WHAT IS BEING ASKED. Copy the following entries line for line, keeping every value unchanged.

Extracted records
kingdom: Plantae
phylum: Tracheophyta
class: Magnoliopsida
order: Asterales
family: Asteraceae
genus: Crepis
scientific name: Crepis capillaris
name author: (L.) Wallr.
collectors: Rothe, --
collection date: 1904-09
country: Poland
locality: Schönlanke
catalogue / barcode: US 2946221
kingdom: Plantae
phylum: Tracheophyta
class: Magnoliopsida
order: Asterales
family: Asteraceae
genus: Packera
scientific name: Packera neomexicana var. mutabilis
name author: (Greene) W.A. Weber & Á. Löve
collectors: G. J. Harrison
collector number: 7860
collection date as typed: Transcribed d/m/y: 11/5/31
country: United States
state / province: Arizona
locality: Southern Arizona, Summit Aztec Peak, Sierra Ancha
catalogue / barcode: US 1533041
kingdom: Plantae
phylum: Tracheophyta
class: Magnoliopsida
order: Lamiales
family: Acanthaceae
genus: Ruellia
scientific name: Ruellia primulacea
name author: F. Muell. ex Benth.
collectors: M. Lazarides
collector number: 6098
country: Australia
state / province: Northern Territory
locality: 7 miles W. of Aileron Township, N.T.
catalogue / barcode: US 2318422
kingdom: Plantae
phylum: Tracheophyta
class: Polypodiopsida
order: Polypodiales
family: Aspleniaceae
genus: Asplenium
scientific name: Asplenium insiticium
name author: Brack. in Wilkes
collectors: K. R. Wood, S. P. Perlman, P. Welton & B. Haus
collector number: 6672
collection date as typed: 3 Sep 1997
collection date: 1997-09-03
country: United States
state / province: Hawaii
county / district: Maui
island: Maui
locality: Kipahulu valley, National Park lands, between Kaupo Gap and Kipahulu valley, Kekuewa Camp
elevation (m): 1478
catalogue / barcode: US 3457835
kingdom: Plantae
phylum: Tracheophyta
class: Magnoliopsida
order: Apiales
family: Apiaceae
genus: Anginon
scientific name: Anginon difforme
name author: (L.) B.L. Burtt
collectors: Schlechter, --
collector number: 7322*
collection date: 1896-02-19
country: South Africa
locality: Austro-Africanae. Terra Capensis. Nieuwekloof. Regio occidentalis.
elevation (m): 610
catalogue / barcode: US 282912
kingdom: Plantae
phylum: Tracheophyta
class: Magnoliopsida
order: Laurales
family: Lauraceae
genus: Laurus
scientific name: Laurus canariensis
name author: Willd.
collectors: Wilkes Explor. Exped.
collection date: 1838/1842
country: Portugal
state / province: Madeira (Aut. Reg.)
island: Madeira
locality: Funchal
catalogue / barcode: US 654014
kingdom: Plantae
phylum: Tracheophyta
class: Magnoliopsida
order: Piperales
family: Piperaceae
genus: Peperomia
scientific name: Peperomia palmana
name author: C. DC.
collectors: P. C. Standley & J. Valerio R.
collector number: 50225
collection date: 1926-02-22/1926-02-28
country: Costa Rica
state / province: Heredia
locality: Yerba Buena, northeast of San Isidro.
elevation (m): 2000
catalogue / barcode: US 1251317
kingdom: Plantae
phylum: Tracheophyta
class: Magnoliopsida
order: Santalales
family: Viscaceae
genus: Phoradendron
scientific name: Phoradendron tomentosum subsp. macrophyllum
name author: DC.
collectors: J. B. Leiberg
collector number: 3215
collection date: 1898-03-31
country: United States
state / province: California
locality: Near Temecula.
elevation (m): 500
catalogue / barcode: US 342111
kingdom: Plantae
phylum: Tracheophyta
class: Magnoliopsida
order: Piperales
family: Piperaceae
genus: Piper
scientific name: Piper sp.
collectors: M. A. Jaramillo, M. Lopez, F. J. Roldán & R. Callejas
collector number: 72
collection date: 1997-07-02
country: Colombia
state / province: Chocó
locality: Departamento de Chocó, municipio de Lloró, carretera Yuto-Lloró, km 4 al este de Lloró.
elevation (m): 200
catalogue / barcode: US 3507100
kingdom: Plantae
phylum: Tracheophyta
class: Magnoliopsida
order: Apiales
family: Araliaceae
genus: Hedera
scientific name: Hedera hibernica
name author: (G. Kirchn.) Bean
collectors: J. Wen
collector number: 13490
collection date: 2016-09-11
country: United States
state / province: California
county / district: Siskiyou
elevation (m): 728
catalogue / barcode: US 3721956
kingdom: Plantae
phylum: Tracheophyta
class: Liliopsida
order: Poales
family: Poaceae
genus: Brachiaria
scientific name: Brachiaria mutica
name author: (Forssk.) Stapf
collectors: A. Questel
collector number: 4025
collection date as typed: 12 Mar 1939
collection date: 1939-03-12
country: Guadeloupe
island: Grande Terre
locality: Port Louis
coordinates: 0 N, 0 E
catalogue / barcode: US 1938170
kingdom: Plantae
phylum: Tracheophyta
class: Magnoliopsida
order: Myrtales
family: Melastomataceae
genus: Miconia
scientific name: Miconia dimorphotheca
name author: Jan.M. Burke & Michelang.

RESULT FOR THIS TASK.
kingdom: Plantae
phylum: Tracheophyta
class: Magnoliopsida
order: Asterales
family: Asteraceae
genus: Crepis
scientific name: Crepis capillaris
name author: (L.) Wallr.
collectors: Rothe, --
collection date: 1904-09
country: Poland
locality: Schönlanke
catalogue / barcode: US 2946221
kingdom: Plantae
phylum: Tracheophyta
class: Magnoliopsida
order: Asterales
family: Asteraceae
genus: Packera
scientific name: Packera neomexicana var. mutabilis
name author: (Greene) W.A. Weber & Á. Löve
collectors: G. J. Harrison
collector number: 7860
collection date as typed: Transcribed d/m/y: 11/5/31
country: United States
state / province: Arizona
locality: Southern Arizona, Summit Aztec Peak, Sierra Ancha
catalogue / barcode: US 1533041
kingdom: Plantae
phylum: Tracheophyta
class: Magnoliopsida
order: Lamiales
family: Acanthaceae
genus: Ruellia
scientific name: Ruellia primulacea
name author: F. Muell. ex Benth.
collectors: M. Lazarides
collector number: 6098
country: Australia
state / province: Northern Territory
locality: 7 miles W. of Aileron Township, N.T.
catalogue / barcode: US 2318422
kingdom: Plantae
phylum: Tracheophyta
class: Polypodiopsida
order: Polypodiales
family: Aspleniaceae
genus: Asplenium
scientific name: Asplenium insiticium
name author: Brack. in Wilkes
collectors: K. R. Wood, S. P. Perlman, P. Welton & B. Haus
collector number: 6672
collection date as typed: 3 Sep 1997
collection date: 1997-09-03
country: United States
state / province: Hawaii
county / district: Maui
island: Maui
locality: Kipahulu valley, National Park lands, between Kaupo Gap and Kipahulu valley, Kekuewa Camp
elevation (m): 1478
catalogue / barcode: US 3457835
kingdom: Plantae
phylum: Tracheophyta
class: Magnoliopsida
order: Apiales
family: Apiaceae
genus: Anginon
scientific name: Anginon difforme
name author: (L.) B.L. Burtt
collectors: Schlechter, --
collector number: 7322*
collection date: 1896-02-19
country: South Africa
locality: Austro-Africanae. Terra Capensis. Nieuwekloof. Regio occidentalis.
elevation (m): 610
catalogue / barcode: US 282912
kingdom: Plantae
phylum: Tracheophyta
class: Magnoliopsida
order: Laurales
family: Lauraceae
genus: Laurus
scientific name: Laurus canariensis
name author: Willd.
collectors: Wilkes Explor. Exped.
collection date: 1838/1842
country: Portugal
state / province: Madeira (Aut. Reg.)
island: Madeira
locality: Funchal
catalogue / barcode: US 654014
kingdom: Plantae
phylum: Tracheophyta
class: Magnoliopsida
order: Piperales
family: Piperaceae
genus: Peperomia
scientific name: Peperomia palmana
name author: C. DC.
collectors: P. C. Standley & J. Valerio R.
collector number: 50225
collection date: 1926-02-22/1926-02-28
country: Costa Rica
state / province: Heredia
locality: Yerba Buena, northeast of San Isidro.
elevation (m): 2000
catalogue / barcode: US 1251317
kingdom: Plantae
phylum: Tracheophyta
class: Magnoliopsida
order: Santalales
family: Viscaceae
genus: Phoradendron
scientific name: Phoradendron tomentosum subsp. macrophyllum
name author: DC.
collectors: J. B. Leiberg
collector number: 3215
collection date: 1898-03-31
country: United States
state / province: California
locality: Near Temecula.
elevation (m): 500
catalogue / barcode: US 342111
kingdom: Plantae
phylum: Tracheophyta
class: Magnoliopsida
order: Piperales
family: Piperaceae
genus: Piper
scientific name: Piper sp.
collectors: M. A. Jaramillo, M. Lopez, F. J. Roldán & R. Callejas
collector number: 72
collection date: 1997-07-02
country: Colombia
state / province: Chocó
locality: Departamento de Chocó, municipio de Lloró, carretera Yuto-Lloró, km 4 al este de Lloró.
elevation (m): 200
catalogue / barcode: US 3507100
kingdom: Plantae
phylum: Tracheophyta
class: Magnoliopsida
order: Apiales
family: Araliaceae
genus: Hedera
scientific name: Hedera hibernica
name author: (G. Kirchn.) Bean
collectors: J. Wen
collector number: 13490
collection date: 2016-09-11
country: United States
state / province: California
county / district: Siskiyou
elevation (m): 728
catalogue / barcode: US 3721956
kingdom: Plantae
phylum: Tracheophyta
class: Liliopsida
order: Poales
family: Poaceae
genus: Brachiaria
scientific name: Brachiaria mutica
name author: (Forssk.) Stapf
collectors: A. Questel
collector number: 4025
collection date as typed: 12 Mar 1939
collection date: 1939-03-12
country: Guadeloupe
island: Grande Terre
locality: Port Louis
coordinates: 0 N, 0 E
catalogue / barcode: US 1938170
kingdom: Plantae
phylum: Tracheophyta
class: Magnoliopsida
order: Myrtales
family: Melastomataceae
genus: Miconia
scientific name: Miconia dimorphotheca
name author: Jan.M. Burke & Michelang.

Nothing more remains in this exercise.